## Text passage:
▼
Humanimal was a musical project featuring Pontus Norgren (Great King Rat) and  Marcel Jacob (Talisman).

The band's name idea come from Marcel Jacob who used the following quote: "...we might be human but in the end, we still being animals".

The main idea was to have a hard rock record with three singers: Leif Sundin (Great King Rat, John Norum, Michael Schenker Group), Jeff Scott Soto (Talisman, ex-Yngwie Malmsteen) and Mats Levén (Krux, At Vance, ex-Yngwie Malmsteen).

After some research and testing, they decided to go with one singer, because they also thought it would be easier for the listeners if they only used one, and well they chose Jeff Scott Soto.

After that, again Norgren and Jacob were thinking about who could be the best drummer that they should use for that kind of musical project and they chose Tomas Broman (Great King Rat, Electric Boys, Amaze Me, Hughes Turner Project, Glenn Hughes).
▲
## Data entries:
▼
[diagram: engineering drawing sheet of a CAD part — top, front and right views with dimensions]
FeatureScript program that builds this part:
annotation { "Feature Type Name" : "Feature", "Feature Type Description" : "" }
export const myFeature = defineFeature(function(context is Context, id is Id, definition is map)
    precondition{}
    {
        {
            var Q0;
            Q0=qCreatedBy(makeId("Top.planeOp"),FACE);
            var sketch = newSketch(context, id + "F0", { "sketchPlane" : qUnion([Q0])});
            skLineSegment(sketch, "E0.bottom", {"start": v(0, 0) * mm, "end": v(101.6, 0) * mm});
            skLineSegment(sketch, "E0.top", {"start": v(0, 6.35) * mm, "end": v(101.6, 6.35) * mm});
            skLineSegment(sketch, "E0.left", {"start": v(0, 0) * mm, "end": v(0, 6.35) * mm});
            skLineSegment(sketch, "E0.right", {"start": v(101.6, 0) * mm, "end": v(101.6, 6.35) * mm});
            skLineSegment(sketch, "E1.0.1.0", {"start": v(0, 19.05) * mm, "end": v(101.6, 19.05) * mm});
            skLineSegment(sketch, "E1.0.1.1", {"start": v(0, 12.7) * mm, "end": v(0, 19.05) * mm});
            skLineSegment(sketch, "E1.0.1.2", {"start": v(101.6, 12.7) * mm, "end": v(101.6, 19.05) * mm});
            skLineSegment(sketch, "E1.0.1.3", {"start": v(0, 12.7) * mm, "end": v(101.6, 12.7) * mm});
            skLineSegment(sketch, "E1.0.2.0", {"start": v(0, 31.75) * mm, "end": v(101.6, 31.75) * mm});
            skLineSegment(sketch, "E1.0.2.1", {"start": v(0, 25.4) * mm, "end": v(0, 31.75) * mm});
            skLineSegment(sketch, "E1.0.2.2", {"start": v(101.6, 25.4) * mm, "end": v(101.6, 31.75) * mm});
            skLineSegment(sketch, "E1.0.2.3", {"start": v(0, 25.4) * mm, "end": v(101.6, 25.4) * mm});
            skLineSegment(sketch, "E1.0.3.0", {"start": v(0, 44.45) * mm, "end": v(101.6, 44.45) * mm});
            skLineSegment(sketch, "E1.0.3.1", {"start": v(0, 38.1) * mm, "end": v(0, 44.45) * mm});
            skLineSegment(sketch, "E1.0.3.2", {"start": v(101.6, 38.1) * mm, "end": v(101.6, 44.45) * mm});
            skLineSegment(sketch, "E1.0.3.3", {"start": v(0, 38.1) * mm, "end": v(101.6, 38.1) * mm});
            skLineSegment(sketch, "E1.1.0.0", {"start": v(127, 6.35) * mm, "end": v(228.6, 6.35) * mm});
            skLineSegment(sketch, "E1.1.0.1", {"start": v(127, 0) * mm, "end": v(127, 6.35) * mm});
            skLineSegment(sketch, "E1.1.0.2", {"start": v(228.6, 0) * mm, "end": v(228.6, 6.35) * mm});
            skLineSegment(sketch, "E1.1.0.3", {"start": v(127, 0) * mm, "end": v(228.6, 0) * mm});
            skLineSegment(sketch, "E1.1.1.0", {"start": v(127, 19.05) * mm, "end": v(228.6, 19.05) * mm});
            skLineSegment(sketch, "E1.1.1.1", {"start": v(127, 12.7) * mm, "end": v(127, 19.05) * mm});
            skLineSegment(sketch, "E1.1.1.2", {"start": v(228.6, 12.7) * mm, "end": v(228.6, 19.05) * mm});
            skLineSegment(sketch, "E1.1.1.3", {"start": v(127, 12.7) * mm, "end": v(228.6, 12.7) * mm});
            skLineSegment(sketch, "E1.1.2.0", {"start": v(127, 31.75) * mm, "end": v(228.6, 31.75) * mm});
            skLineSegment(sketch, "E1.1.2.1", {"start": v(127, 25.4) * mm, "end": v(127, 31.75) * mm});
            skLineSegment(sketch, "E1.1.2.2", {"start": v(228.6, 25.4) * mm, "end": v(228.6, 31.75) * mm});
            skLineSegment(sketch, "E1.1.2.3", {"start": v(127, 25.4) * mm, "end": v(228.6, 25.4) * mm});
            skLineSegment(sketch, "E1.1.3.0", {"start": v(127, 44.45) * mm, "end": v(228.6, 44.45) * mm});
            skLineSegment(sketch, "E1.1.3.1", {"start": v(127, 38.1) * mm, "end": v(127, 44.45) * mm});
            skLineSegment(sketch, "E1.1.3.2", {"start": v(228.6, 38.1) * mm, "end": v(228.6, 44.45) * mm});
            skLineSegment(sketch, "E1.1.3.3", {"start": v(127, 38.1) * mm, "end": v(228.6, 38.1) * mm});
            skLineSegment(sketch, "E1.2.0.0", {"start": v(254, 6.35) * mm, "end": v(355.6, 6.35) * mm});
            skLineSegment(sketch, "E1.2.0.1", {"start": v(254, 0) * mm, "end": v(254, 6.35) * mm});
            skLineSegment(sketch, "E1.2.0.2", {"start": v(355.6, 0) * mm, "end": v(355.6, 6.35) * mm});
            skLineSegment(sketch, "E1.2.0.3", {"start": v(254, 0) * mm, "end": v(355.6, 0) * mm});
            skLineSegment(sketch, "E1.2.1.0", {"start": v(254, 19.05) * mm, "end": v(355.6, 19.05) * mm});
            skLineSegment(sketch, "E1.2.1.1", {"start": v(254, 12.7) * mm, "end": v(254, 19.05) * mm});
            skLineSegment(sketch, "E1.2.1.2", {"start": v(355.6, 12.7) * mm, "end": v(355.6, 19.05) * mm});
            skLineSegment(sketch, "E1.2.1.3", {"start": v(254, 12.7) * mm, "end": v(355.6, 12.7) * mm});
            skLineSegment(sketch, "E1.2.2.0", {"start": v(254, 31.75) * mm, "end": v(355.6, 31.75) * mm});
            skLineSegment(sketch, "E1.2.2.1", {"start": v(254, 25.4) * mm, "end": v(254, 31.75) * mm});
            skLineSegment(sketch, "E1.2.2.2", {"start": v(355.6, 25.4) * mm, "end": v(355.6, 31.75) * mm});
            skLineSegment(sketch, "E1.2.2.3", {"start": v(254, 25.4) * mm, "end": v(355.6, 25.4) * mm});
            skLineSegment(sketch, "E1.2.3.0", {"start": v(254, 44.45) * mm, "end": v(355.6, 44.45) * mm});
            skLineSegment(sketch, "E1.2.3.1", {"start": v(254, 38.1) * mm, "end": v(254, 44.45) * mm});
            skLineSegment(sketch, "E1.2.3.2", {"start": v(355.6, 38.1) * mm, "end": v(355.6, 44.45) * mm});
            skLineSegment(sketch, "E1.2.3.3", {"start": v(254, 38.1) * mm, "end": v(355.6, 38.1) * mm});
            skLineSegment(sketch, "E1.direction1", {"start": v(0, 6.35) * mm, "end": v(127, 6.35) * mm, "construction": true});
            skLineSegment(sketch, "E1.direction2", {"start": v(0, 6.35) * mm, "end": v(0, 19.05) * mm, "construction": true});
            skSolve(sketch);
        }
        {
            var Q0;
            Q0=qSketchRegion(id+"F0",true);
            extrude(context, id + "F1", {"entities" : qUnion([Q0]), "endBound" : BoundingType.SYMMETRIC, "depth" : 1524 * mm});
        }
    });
▲
## Exercise:
According to the Humanimal passage above, which singer did Norgren and Jacob finally choose for the project?

## Full solution:
Jeff Scott Soto